Now, her product is carried is 37 Whole Foods throughout the South and in 200 other small retail stores.
The green and white packaging, featuring a picture of Cotton on the front, looks like a gift bag, making it a popular present for pup parents.
The Madison, Mississippi native worked in the real estate market in Houston before the economic downturn in 2008.
Since her arrival in Oxford shortly after, she said the tight-knit community has been overwhelmingly supportive of her business venture.
“Oxford is such a great place to start a business. It’s hard in a big city to get the kind of support that I’ve gotten,” McCarty said. “People in Oxford love and take pride in homegrown business.”
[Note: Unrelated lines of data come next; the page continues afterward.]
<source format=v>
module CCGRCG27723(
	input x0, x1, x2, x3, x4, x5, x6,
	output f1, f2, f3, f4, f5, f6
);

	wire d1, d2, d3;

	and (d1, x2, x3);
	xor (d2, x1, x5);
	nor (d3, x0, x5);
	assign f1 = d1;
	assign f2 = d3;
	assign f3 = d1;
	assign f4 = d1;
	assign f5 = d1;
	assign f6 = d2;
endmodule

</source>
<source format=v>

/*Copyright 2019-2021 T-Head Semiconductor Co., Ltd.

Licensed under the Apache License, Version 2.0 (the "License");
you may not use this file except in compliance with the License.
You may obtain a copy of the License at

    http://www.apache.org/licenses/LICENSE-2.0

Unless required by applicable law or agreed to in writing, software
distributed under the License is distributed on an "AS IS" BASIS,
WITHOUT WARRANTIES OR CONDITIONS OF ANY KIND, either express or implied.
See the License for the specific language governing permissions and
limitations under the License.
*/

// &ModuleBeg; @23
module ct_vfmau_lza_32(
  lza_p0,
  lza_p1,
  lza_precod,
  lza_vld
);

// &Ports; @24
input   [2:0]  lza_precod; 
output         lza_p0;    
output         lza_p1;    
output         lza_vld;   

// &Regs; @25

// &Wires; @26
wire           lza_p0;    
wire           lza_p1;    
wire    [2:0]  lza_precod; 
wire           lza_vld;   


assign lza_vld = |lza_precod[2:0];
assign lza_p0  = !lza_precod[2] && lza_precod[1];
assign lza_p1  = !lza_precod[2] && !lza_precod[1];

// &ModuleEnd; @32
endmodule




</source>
She’s also had positive feedback on a larger scale.
“There’s a lot of customer loyalty with dog products. When someone finds something that works for their dog, they stick with it. One customer said she had a golden who had puppies but couldn’t get the mom to eat.
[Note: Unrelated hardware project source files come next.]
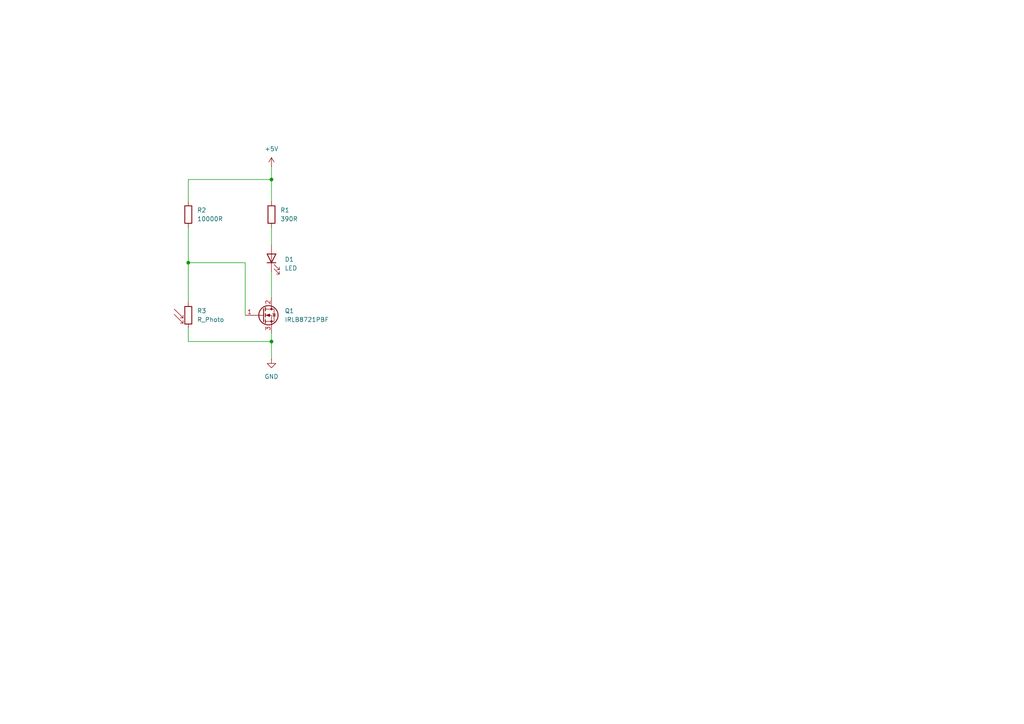
<source format=kicad_sch>
(kicad_sch
	(version 20231120)
	(generator "eeschema")
	(generator_version "8.0")
	(uuid "933c2d0d-0940-441d-b7dd-acfa78db6277")
	(paper "A4")
	
	(junction
		(at 54.61 76.2)
		(diameter 0)
		(color 0 0 0 0)
		(uuid "54dea94b-3379-45e3-be84-e90d431460d8")
	)
	(junction
		(at 78.74 52.07)
		(diameter 0)
		(color 0 0 0 0)
		(uuid "5e05e3fe-e2fa-40f7-9d45-83d7705d60d3")
	)
	(junction
		(at 78.74 99.06)
		(diameter 0)
		(color 0 0 0 0)
		(uuid "77c9b3ed-b2e9-48ac-8b10-e736960e2d76")
	)
	(wire
		(pts
			(xy 78.74 48.26) (xy 78.74 52.07)
		)
		(stroke
			(width 0)
			(type default)
		)
		(uuid "009bbe83-775e-4dda-962f-b4a61dd52715")
	)
	(wire
		(pts
			(xy 54.61 99.06) (xy 78.74 99.06)
		)
		(stroke
			(width 0)
			(type default)
		)
		(uuid "189b490b-94c4-4e48-a8b9-a5b9955f8389")
	)
	(wire
		(pts
			(xy 78.74 96.52) (xy 78.74 99.06)
		)
		(stroke
			(width 0)
			(type default)
		)
		(uuid "1a339e4a-c421-4f11-ae19-99f01a9a17e3")
	)
	(wire
		(pts
			(xy 71.12 76.2) (xy 71.12 91.44)
		)
		(stroke
			(width 0)
			(type default)
		)
		(uuid "21a7929e-241b-40d1-8093-720f1b372945")
	)
	(wire
		(pts
			(xy 54.61 66.04) (xy 54.61 76.2)
		)
		(stroke
			(width 0)
			(type default)
		)
		(uuid "307563af-59a5-4085-a8f9-40409577d242")
	)
	(wire
		(pts
			(xy 78.74 66.04) (xy 78.74 71.12)
		)
		(stroke
			(width 0)
			(type default)
		)
		(uuid "402ff081-1f73-49cb-88d1-3ff9d839e998")
	)
	(wire
		(pts
			(xy 54.61 52.07) (xy 54.61 58.42)
		)
		(stroke
			(width 0)
			(type default)
		)
		(uuid "5b986dce-dc76-457b-aa0f-520b2b3181a6")
	)
	(wire
		(pts
			(xy 54.61 76.2) (xy 71.12 76.2)
		)
		(stroke
			(width 0)
			(type default)
		)
		(uuid "71455e92-924c-4bef-ada4-ac0200d7bbd1")
	)
	(wire
		(pts
			(xy 54.61 76.2) (xy 54.61 87.63)
		)
		(stroke
			(width 0)
			(type default)
		)
		(uuid "828930d1-eeaf-4b45-85fa-bf8d8ece71ca")
	)
	(wire
		(pts
			(xy 78.74 78.74) (xy 78.74 86.36)
		)
		(stroke
			(width 0)
			(type default)
		)
		(uuid "a4bd539f-7586-4a8e-818b-44770e42bf4b")
	)
	(wire
		(pts
			(xy 54.61 95.25) (xy 54.61 99.06)
		)
		(stroke
			(width 0)
			(type default)
		)
		(uuid "aa5a5f41-0302-47f2-8067-ed131feb65aa")
	)
	(wire
		(pts
			(xy 78.74 99.06) (xy 78.74 104.14)
		)
		(stroke
			(width 0)
			(type default)
		)
		(uuid "e22e33f1-1442-4159-beb4-15cc1c8d1347")
	)
	(wire
		(pts
			(xy 78.74 52.07) (xy 78.74 58.42)
		)
		(stroke
			(width 0)
			(type default)
		)
		(uuid "f5f19bb8-4cf8-484d-89f6-b477c4b548cf")
	)
	(wire
		(pts
			(xy 78.74 52.07) (xy 54.61 52.07)
		)
		(stroke
			(width 0)
			(type default)
		)
		(uuid "fc07df6b-dc8c-44b3-a79b-77c71fab8706")
	)
	(symbol
		(lib_id "Device:R")
		(at 54.61 62.23 0)
		(unit 1)
		(exclude_from_sim no)
		(in_bom yes)
		(on_board yes)
		(dnp no)
		(fields_autoplaced yes)
		(uuid "273ac5e5-955f-40f7-904b-10d707a480fa")
		(property "Reference" "R2"
			(at 57.15 60.9599 0)
			(effects
				(font
					(size 1.27 1.27)
				)
				(justify left)
			)
		)
		(property "Value" "10000R"
			(at 57.15 63.4999 0)
			(effects
				(font
					(size 1.27 1.27)
				)
				(justify left)
			)
		)
		(property "Footprint" ""
			(at 52.832 62.23 90)
			(effects
				(font
					(size 1.27 1.27)
				)
				(hide yes)
			)
		)
		(property "Datasheet" "~"
			(at 54.61 62.23 0)
			(effects
				(font
					(size 1.27 1.27)
				)
				(hide yes)
			)
		)
		(property "Description" "Resistor"
			(at 54.61 62.23 0)
			(effects
				(font
					(size 1.27 1.27)
				)
				(hide yes)
			)
		)
		(pin "1"
			(uuid "95ae759f-38bb-459c-90a8-c6203bbc6ec0")
		)
		(pin "2"
			(uuid "80d2d816-423d-49ac-b9d0-1eb957d2b6a6")
		)
		(instances
			(project "photocircuit"
				(path "/933c2d0d-0940-441d-b7dd-acfa78db6277"
					(reference "R2")
					(unit 1)
				)
			)
		)
	)
	(symbol
		(lib_id "Device:R_Photo")
		(at 54.61 91.44 0)
		(unit 1)
		(exclude_from_sim no)
		(in_bom yes)
		(on_board yes)
		(dnp no)
		(fields_autoplaced yes)
		(uuid "6c7d8fe5-2b00-4684-8f25-7f011a7ac29d")
		(property "Reference" "R3"
			(at 57.15 90.1699 0)
			(effects
				(font
					(size 1.27 1.27)
				)
				(justify left)
			)
		)
		(property "Value" "R_Photo"
			(at 57.15 92.7099 0)
			(effects
				(font
					(size 1.27 1.27)
				)
				(justify left)
			)
		)
		(property "Footprint" ""
			(at 55.88 97.79 90)
			(effects
				(font
					(size 1.27 1.27)
				)
				(justify left)
				(hide yes)
			)
		)
		(property "Datasheet" "~"
			(at 54.61 92.71 0)
			(effects
				(font
					(size 1.27 1.27)
				)
				(hide yes)
			)
		)
		(property "Description" "Photoresistor"
			(at 54.61 91.44 0)
			(effects
				(font
					(size 1.27 1.27)
				)
				(hide yes)
			)
		)
		(pin "1"
			(uuid "d6b36fd5-65e7-47dc-8b3a-b9c88e6c6ea5")
		)
		(pin "2"
			(uuid "30919d4b-670e-437f-ae66-c72b4f86b5a8")
		)
		(instances
			(project "photocircuit"
				(path "/933c2d0d-0940-441d-b7dd-acfa78db6277"
					(reference "R3")
					(unit 1)
				)
			)
		)
	)
	(symbol
		(lib_id "Device:LED")
		(at 78.74 74.93 90)
		(unit 1)
		(exclude_from_sim no)
		(in_bom yes)
		(on_board yes)
		(dnp no)
		(fields_autoplaced yes)
		(uuid "752e9493-10e5-4295-b5eb-1a6cab075df6")
		(property "Reference" "D1"
			(at 82.55 75.2474 90)
			(effects
				(font
					(size 1.27 1.27)
				)
				(justify right)
			)
		)
		(property "Value" "LED"
			(at 82.55 77.7874 90)
			(effects
				(font
					(size 1.27 1.27)
				)
				(justify right)
			)
		)
		(property "Footprint" ""
			(at 78.74 74.93 0)
			(effects
				(font
					(size 1.27 1.27)
				)
				(hide yes)
			)
		)
		(property "Datasheet" "~"
			(at 78.74 74.93 0)
			(effects
				(font
					(size 1.27 1.27)
				)
				(hide yes)
			)
		)
		(property "Description" "Light emitting diode"
			(at 78.74 74.93 0)
			(effects
				(font
					(size 1.27 1.27)
				)
				(hide yes)
			)
		)
		(pin "2"
			(uuid "c8af23a8-87bc-41c2-a627-4d6ba968cf32")
		)
		(pin "1"
			(uuid "06932258-ef2b-40e2-8f8a-3ac6907e723f")
		)
		(instances
			(project "photocircuit"
				(path "/933c2d0d-0940-441d-b7dd-acfa78db6277"
					(reference "D1")
					(unit 1)
				)
			)
		)
	)
	(symbol
		(lib_id "Transistor_FET:IRLB8721PBF")
		(at 76.2 91.44 0)
		(unit 1)
		(exclude_from_sim no)
		(in_bom yes)
		(on_board yes)
		(dnp no)
		(fields_autoplaced yes)
		(uuid "9eb0325d-4417-47b7-95c0-ac3839793d15")
		(property "Reference" "Q1"
			(at 82.55 90.1699 0)
			(effects
				(font
					(size 1.27 1.27)
				)
				(justify left)
			)
		)
		(property "Value" "IRLB8721PBF"
			(at 82.55 92.7099 0)
			(effects
				(font
					(size 1.27 1.27)
				)
				(justify left)
			)
		)
		(property "Footprint" "Package_TO_SOT_THT:TO-220-3_Vertical"
			(at 81.28 93.345 0)
			(effects
				(font
					(size 1.27 1.27)
					(italic yes)
				)
				(justify left)
				(hide yes)
			)
		)
		(property "Datasheet" "http://www.infineon.com/dgdl/irlb8721pbf.pdf?fileId=5546d462533600a40153566056732591"
			(at 81.28 95.25 0)
			(effects
				(font
					(size 1.27 1.27)
				)
				(justify left)
				(hide yes)
			)
		)
		(property "Description" "62A Id, 30V Vds, 8.7 mOhm Rds, N-Channel HEXFET Power MOSFET, TO-220"
			(at 76.2 91.44 0)
			(effects
				(font
					(size 1.27 1.27)
				)
				(hide yes)
			)
		)
		(pin "3"
			(uuid "411c58b0-0064-46b1-81d1-bfada9293f0e")
		)
		(pin "2"
			(uuid "5baa4b43-bce0-4c6c-ad02-2f42db9d5ba8")
		)
		(pin "1"
			(uuid "ec1ef9d5-6ae5-4d38-a9b2-1ffa3bfc257f")
		)
		(instances
			(project "photocircuit"
				(path "/933c2d0d-0940-441d-b7dd-acfa78db6277"
					(reference "Q1")
					(unit 1)
				)
			)
		)
	)
	(symbol
		(lib_id "power:GND")
		(at 78.74 104.14 0)
		(unit 1)
		(exclude_from_sim no)
		(in_bom yes)
		(on_board yes)
		(dnp no)
		(fields_autoplaced yes)
		(uuid "e992288c-2743-4ed3-a5ec-2e98ab16b73a")
		(property "Reference" "#PWR02"
			(at 78.74 110.49 0)
			(effects
				(font
					(size 1.27 1.27)
				)
				(hide yes)
			)
		)
		(property "Value" "GND"
			(at 78.74 109.22 0)
			(effects
				(font
					(size 1.27 1.27)
				)
			)
		)
		(property "Footprint" ""
			(at 78.74 104.14 0)
			(effects
				(font
					(size 1.27 1.27)
				)
				(hide yes)
			)
		)
		(property "Datasheet" ""
			(at 78.74 104.14 0)
			(effects
				(font
					(size 1.27 1.27)
				)
				(hide yes)
			)
		)
		(property "Description" "Power symbol creates a global label with name \"GND\" , ground"
			(at 78.74 104.14 0)
			(effects
				(font
					(size 1.27 1.27)
				)
				(hide yes)
			)
		)
		(pin "1"
			(uuid "7467f4c7-1ed8-49df-b177-a9c2a87f10c4")
		)
		(instances
			(project "photocircuit"
				(path "/933c2d0d-0940-441d-b7dd-acfa78db6277"
					(reference "#PWR02")
					(unit 1)
				)
			)
		)
	)
	(symbol
		(lib_id "Device:R")
		(at 78.74 62.23 0)
		(unit 1)
		(exclude_from_sim no)
		(in_bom yes)
		(on_board yes)
		(dnp no)
		(fields_autoplaced yes)
		(uuid "eee966e4-cd35-4aa7-b5bb-16ced8150d87")
		(property "Reference" "R1"
			(at 81.28 60.9599 0)
			(effects
				(font
					(size 1.27 1.27)
				)
				(justify left)
			)
		)
		(property "Value" "390R"
			(at 81.28 63.4999 0)
			(effects
				(font
					(size 1.27 1.27)
				)
				(justify left)
			)
		)
		(property "Footprint" ""
			(at 76.962 62.23 90)
			(effects
				(font
					(size 1.27 1.27)
				)
				(hide yes)
			)
		)
		(property "Datasheet" "~"
			(at 78.74 62.23 0)
			(effects
				(font
					(size 1.27 1.27)
				)
				(hide yes)
			)
		)
		(property "Description" "Resistor"
			(at 78.74 62.23 0)
			(effects
				(font
					(size 1.27 1.27)
				)
				(hide yes)
			)
		)
		(pin "1"
			(uuid "03200fa7-fd24-4c7f-a166-365cf66584d1")
		)
		(pin "2"
			(uuid "ca261926-9f2e-4fb4-b0ee-178e64182899")
		)
		(instances
			(project "photocircuit"
				(path "/933c2d0d-0940-441d-b7dd-acfa78db6277"
					(reference "R1")
					(unit 1)
				)
			)
		)
	)
	(symbol
		(lib_id "power:+5V")
		(at 78.74 48.26 0)
		(unit 1)
		(exclude_from_sim no)
		(in_bom yes)
		(on_board yes)
		(dnp no)
		(fields_autoplaced yes)
		(uuid "f201c8f0-0611-46b3-8c6a-2afad74a640a")
		(property "Reference" "#PWR01"
			(at 78.74 52.07 0)
			(effects
				(font
					(size 1.27 1.27)
				)
				(hide yes)
			)
		)
		(property "Value" "+5V"
			(at 78.74 43.18 0)
			(effects
				(font
					(size 1.27 1.27)
				)
			)
		)
		(property "Footprint" ""
			(at 78.74 48.26 0)
			(effects
				(font
					(size 1.27 1.27)
				)
				(hide yes)
			)
		)
		(property "Datasheet" ""
			(at 78.74 48.26 0)
			(effects
				(font
					(size 1.27 1.27)
				)
				(hide yes)
			)
		)
		(property "Description" "Power symbol creates a global label with name \"+5V\""
			(at 78.74 48.26 0)
			(effects
				(font
					(size 1.27 1.27)
				)
				(hide yes)
			)
		)
		(pin "1"
			(uuid "b7cc01b1-9056-416c-b947-d5e032c8d47e")
		)
		(instances
			(project "photocircuit"
				(path "/933c2d0d-0940-441d-b7dd-acfa78db6277"
					(reference "#PWR01")
					(unit 1)
				)
			)
		)
	)
	(sheet_instances
		(path "/"
			(page "1")
		)
	)
)
</source>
“These dog treats are the only thing she would eat while nursing her puppies, and that’s what saved her.”
The Winery at Williams Landing
Located in the heart of historic downtown Greenwood is one of just a handful of wineries in the state of Mississippi.
Owner, Ole Miss alum and former attorney Lonnie Bailey first began making wine at home, after his wife, Debbie, once picked enough figs to generate 108 jars of preserves.
“She told me I needed to find something else to do with those expletive-of-choice figs, because she wasn’t doing that again,” he said.
The solution that Bailey came up with was to turn the figs into wine. He bought some equipment, and a few months later had fig wine.
Bailey said that he believes he’s the only winemaker in the country that produces fig wine, because of its difficulty.
“It’s really hard to do,” he said. “When you crush most fruit, you get juice. When you crush a fig, you get mush. It takes a lot to coax the pretty amber-colored liquid from that mush.”
Over time, Bailey’s winemaking turned into a hobby. As he approached retirement, Bailey toyed with the idea of turning his hobby into a business.
“Now I work harder than I did when I was a lawyer.”
In 2012, the Baileys purchased and renovated an old, historic fire station, which was first built in 1907. A short time later, in November 2013, The Winery at Williams Landing opened its doors.
Ten different types of wine are produced in that building, including blueberry, fig, red muscadine, white muscadine and several muscadine blends.
“We have a good mix of dry and sweet wines, which sets us apart from other wineries in the South, which tend to produce sweet muscadine wines,” he said.
Bailey and his wife are at the winery every single weekend, with the exception of home football weekends in Oxford, talking to customers, pouring wine and telling the stories behind each product’s name.
The River Series wines – Tallahatchie Red, Yalobusha Gold and Yazoo Rouge – are named for the rivers that circle around Greenwood.
The Harmony Series – Highway 61, 12 Bar White, Barrelhouse Red and Three Forks Red – are named for different aspects of the Blues, including a tribute to musician Robert Johnson, who is said to have played is last performance at Three Forks Store before his death in 1938.
The Delta Series includes Delta Blue and Delta Dew, Bailey’s blueberry and fig wines, respectively.
“I hadn’t named the fig wine yet when I brought some to Oxford for a tailgate,” Bailey said. “A good friend of mine drank a glass and said that tasting it reminded him of a cool, crisp Delta morning when dew is on the leaves.”
So, Delta Dew it became.
Bailey said his bestsellers are Delta Blue and Barrelhouse Red, a red muscadine and merlot blend.
Their wine is sold in just over a dozen package stores around the state, including Kiamie’s, West Jackson Wine and Spirits and Poppa’s in Oxford, as well as Wines, etc., La Vino and Oscar’s Fine Wine in Tupelo.